The rupee continued its free fall and crossed the psychological barrier of 55, touching an all-time low of 55.43 per dollar on Tuesday. While the outlook on the rupee continues to remain bleak due to weak macro-economy, there is some hope for the current account deficit emerging from the crude and gold price movement.
Since the beginning of this fiscal year Brent crude has fallen 12.4%, from $124.17 per barrel to 108.81 per dollar and gold prices have declined over 5%, from $1,677.68 per oz to $1,593.07 per oz. Since these commodities are the top two import items, the fall in prices bodes well for the CAD, said economists.
Rohini Malkani of Citi in a recent report said, “Lower oil prices, which makes up 30% of the import bill could make the vicious cycle turn virtuous. All macro forecasts incorporate crude at $125/bbl, thus if crude averages around $105/bbl, CAD would drop by $18 billion to 3% of Gross Domestic Product (GDP) or $59 billion versus the current estimate of 4% of GDP for FY13.”
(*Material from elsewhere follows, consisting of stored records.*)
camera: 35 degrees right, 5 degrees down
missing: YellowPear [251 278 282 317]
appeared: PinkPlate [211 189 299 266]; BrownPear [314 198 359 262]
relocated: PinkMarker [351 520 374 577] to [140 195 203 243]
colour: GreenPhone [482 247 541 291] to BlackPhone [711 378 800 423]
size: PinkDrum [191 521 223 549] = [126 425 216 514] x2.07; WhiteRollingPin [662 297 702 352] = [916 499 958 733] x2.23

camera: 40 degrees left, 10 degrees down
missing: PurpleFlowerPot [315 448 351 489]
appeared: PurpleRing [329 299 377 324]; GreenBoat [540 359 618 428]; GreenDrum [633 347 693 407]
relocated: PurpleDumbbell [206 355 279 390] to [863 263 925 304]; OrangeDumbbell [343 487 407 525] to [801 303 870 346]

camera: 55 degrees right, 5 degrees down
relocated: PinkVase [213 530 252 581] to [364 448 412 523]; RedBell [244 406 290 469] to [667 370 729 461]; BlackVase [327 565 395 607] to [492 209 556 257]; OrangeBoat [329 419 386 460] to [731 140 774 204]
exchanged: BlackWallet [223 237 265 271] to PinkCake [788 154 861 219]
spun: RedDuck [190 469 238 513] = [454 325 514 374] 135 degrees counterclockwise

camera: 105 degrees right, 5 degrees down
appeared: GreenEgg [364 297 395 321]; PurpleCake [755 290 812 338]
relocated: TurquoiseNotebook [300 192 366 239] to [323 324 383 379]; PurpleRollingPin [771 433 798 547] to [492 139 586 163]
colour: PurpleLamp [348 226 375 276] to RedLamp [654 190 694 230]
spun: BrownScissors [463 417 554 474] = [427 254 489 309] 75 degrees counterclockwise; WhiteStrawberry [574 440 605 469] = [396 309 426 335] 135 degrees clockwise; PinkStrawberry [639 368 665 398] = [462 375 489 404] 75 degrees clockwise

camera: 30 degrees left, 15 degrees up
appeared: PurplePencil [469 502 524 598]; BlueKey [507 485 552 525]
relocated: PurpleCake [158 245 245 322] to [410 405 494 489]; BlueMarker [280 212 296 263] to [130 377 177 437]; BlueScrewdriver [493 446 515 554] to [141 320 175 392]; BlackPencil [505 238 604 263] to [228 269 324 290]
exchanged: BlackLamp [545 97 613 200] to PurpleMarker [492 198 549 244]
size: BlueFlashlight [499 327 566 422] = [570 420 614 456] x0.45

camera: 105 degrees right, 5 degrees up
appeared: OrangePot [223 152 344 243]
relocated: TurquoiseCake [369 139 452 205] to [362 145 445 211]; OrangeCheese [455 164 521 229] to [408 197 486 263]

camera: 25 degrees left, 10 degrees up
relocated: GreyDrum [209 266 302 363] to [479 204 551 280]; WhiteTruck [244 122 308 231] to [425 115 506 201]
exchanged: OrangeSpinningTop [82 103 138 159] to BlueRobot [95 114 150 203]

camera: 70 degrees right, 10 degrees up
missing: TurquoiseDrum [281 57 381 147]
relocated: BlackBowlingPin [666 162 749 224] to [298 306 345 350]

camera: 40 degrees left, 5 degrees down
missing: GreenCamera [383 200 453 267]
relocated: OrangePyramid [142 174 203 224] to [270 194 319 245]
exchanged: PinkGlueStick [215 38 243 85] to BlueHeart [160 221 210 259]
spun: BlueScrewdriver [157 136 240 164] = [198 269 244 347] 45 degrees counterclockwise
Gold, which make up 10% of the import bill, has seen slowing imports. India’s gold imports plunged 29% year on year to 207.6 tonnes in the first quarter of 2012 according to the data from World Gold Council following the government’s recent measures to curb gold demand.
CAD swelled to 4% of GDP in FY12 from 2.7% in FY11 on account of higher gold and oil imports. Falling gold and crude prices could just be the ray of hope for the rupee to strengthen. However, government still needs walk down the path of fiscal consolidation and reduce oil imports.